This explains why the spaces are removed in the first example, and the spaces get replaced with underscores in your second example.
In the second expression the \L is used to lowercase the text.
The extra question in the comment was how to run this expression outside of TextMate. Using vi as an example, I would break it into multiple steps:
:0,$s/ //g
:0,$s/\u/\L\0/g
The first part of the above commands tells vi to run a substitution starting on line 0 and ending at the end of the file (that's what $ means).

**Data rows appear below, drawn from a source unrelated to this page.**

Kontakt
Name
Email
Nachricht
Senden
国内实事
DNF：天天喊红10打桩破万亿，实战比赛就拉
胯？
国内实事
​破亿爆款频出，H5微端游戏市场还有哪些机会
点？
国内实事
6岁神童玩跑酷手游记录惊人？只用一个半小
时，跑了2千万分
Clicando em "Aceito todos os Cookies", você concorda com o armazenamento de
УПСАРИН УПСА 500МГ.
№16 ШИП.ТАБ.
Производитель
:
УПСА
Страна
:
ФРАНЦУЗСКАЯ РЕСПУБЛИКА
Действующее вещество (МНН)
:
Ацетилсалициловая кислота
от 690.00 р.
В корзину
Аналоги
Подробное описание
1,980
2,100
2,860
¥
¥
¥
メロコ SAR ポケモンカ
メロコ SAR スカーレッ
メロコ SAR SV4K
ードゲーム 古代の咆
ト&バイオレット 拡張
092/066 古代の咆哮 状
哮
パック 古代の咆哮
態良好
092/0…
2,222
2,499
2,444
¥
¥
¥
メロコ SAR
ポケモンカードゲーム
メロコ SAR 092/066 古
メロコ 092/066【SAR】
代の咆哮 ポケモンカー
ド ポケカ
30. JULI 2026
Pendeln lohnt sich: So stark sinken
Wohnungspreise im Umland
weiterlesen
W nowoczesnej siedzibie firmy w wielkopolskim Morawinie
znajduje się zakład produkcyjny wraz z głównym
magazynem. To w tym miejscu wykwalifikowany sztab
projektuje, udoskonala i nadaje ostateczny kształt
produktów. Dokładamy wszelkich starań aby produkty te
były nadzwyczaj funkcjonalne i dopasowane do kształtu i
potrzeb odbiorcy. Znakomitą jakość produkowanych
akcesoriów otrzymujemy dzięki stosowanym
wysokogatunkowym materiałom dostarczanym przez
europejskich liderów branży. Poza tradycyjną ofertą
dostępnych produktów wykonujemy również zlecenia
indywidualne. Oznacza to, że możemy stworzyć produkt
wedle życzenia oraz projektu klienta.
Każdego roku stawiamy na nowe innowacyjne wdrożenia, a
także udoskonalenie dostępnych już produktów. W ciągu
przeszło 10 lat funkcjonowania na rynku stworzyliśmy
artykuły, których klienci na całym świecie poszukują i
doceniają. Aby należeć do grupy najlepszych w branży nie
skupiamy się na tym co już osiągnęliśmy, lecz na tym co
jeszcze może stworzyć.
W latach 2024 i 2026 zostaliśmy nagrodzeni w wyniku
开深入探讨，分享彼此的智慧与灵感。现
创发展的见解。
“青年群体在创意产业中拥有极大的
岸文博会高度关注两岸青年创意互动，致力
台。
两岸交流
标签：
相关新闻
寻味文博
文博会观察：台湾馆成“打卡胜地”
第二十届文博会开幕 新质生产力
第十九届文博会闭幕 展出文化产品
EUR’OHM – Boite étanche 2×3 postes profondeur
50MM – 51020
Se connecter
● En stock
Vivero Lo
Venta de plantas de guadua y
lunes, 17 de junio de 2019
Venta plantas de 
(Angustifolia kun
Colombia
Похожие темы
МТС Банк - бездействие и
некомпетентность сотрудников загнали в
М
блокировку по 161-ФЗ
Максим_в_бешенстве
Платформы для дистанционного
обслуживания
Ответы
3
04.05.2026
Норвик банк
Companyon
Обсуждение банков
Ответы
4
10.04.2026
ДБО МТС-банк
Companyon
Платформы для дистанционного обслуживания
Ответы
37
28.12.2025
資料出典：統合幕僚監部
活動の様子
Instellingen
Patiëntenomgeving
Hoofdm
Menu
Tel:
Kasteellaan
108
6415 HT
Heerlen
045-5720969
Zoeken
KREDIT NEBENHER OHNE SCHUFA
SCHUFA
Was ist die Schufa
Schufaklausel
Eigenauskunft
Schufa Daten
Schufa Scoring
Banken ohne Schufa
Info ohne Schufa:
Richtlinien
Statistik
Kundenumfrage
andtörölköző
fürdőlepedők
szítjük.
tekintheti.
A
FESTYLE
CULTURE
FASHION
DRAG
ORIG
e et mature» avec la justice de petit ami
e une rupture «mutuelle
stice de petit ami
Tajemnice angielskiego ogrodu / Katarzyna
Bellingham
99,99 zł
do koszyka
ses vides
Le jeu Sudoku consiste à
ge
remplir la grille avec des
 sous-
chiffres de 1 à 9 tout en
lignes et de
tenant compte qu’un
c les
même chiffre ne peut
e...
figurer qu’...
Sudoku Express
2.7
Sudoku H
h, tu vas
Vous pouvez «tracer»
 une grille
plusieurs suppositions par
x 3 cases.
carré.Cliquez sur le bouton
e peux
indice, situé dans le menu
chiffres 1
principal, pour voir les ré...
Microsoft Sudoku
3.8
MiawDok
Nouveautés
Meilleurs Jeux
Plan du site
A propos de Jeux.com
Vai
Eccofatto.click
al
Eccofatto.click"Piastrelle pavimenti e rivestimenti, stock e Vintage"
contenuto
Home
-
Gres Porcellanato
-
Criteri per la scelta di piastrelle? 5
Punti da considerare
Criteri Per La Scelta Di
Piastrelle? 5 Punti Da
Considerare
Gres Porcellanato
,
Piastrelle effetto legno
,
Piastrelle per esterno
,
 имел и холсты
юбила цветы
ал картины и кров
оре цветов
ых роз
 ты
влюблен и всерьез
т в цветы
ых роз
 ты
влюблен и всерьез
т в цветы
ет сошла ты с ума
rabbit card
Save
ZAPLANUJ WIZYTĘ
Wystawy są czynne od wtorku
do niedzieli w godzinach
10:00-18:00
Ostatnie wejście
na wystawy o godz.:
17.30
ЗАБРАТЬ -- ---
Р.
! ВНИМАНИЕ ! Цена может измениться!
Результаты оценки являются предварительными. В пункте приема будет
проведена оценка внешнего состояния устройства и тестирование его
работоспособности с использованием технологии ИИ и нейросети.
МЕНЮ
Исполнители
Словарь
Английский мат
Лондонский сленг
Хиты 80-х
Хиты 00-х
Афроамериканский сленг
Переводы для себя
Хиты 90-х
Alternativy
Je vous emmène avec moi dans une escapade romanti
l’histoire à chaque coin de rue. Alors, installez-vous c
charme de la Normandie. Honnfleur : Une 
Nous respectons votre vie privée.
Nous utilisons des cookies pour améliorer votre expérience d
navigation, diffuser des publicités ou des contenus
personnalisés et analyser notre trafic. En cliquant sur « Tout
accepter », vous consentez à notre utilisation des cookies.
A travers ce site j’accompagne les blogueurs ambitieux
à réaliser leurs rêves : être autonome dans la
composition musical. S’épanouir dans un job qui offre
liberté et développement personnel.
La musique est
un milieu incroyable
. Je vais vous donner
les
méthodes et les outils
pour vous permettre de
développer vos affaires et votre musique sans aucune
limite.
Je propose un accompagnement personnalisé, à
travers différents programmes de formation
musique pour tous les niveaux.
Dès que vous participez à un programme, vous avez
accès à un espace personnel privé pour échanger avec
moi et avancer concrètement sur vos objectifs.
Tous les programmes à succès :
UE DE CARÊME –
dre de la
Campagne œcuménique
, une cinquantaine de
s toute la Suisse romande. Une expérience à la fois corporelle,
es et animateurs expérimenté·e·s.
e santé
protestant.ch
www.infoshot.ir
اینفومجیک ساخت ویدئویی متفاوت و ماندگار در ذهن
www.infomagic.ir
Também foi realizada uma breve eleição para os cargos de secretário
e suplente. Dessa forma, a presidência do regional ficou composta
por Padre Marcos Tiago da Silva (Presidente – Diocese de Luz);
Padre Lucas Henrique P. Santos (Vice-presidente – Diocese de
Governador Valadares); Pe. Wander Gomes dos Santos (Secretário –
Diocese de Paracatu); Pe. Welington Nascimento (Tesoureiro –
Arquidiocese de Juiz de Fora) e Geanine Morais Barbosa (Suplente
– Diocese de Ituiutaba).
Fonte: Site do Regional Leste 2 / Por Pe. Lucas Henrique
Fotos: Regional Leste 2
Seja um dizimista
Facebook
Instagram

The rest of the expression uses the same sorts of rules as explained above, although some of the notation in vi is a bit custom - see this reference webpage.
I find RegexBuddy a good tool for me in dealing with regexs. I pasted your 1st regex in to Buddy and I got the explanation shown in the bottom frame:
I use it for helping to understand existing regexs, building my own, testing regexs against strings, etc. I've become better # regexs because of it. FYI I'm running under Wine on Ubuntu.
it's searching for any alpha character that appears at least once in a row [[:alpha:]]+ or space ( ).
/[[:alpha:]]+|( )/(?1::$0)/g
The (?1 is a conditional and used to strip the match if group 1 (a single space) was matched, or replace the match with $0 if group 1 wasn't matched. As $0 is the entire match, it gets replaced with itself in that case. This regex is the same as:
/ //g
I.e. remove all spaces.
/[[:alpha:]]+|( )/(?1:_:/\L$0)/g
This regex is still using the same condition, except now if group 1 was matched, it's replaced with an underscore, and otherwise the full match ($0) is used, modified by \L. \L changes the case of all text that comes after it, so \LABC would result in abc; think of it as a special control code.